Es cierto que la falta de derecho a hacer u omitir
determinadas conductas no justifica sin más una injerencia coactiva
por parte del Estado. Además, sería preciso demostrar
que la acción u omisión en cuestión afecta substancialmente
al bien común. Lo cual, en el supuesto del suicidio y la eutanasia
que venimos analizando, se traduce en la necesidad de probar que ninguna
vida humana -ni siquiera la vida humana no querida- le es indiferente
a la sociedad.
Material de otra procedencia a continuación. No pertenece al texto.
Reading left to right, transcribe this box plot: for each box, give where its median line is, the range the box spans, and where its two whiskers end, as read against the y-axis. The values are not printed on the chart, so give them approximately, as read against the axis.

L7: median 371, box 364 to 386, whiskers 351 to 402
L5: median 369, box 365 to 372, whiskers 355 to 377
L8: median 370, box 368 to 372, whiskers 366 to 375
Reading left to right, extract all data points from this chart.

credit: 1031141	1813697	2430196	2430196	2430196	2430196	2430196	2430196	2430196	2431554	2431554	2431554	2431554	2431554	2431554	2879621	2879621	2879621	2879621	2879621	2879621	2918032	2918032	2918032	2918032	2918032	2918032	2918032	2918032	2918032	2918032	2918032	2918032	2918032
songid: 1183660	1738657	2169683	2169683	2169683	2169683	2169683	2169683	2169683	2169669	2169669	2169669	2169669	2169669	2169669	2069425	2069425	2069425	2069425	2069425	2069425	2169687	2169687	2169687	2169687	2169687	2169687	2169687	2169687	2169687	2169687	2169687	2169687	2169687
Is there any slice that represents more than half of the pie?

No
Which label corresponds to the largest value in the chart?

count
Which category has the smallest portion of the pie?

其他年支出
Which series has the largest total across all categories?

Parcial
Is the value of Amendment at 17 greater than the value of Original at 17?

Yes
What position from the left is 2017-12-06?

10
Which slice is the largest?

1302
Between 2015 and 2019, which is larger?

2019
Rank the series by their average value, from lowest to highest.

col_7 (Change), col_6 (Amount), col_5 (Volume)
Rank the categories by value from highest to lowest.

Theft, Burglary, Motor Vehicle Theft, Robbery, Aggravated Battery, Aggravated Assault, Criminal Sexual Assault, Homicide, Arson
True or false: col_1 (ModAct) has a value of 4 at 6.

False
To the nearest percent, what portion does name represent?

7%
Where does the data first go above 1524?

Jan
O, en otros términos, que toda persona es portadora
de un valor jurídico intrínseco que el Estado está
llamado a proteger. Pero esto es harina de otro costal. Basta por el
momento con señalar la inevitable consecuencia lógica
que se sigue de suscribir un derecho fundamental a disponer de la propia
vida: la relativización del valor de la persona y, con ello,
de todos los derechos que se dicen inherentes al hombre. O, lo que es
lo mismo, el reemplazo del gobierno de la razón de la mayoría,
por el gobierno de la fuerza ciega de la mayoría. Quizá
no resulte desproporcionada, entonces, la sugerencia de que la proscripción
de la eutanasia es una exigencia de la supervivencia del Derecho.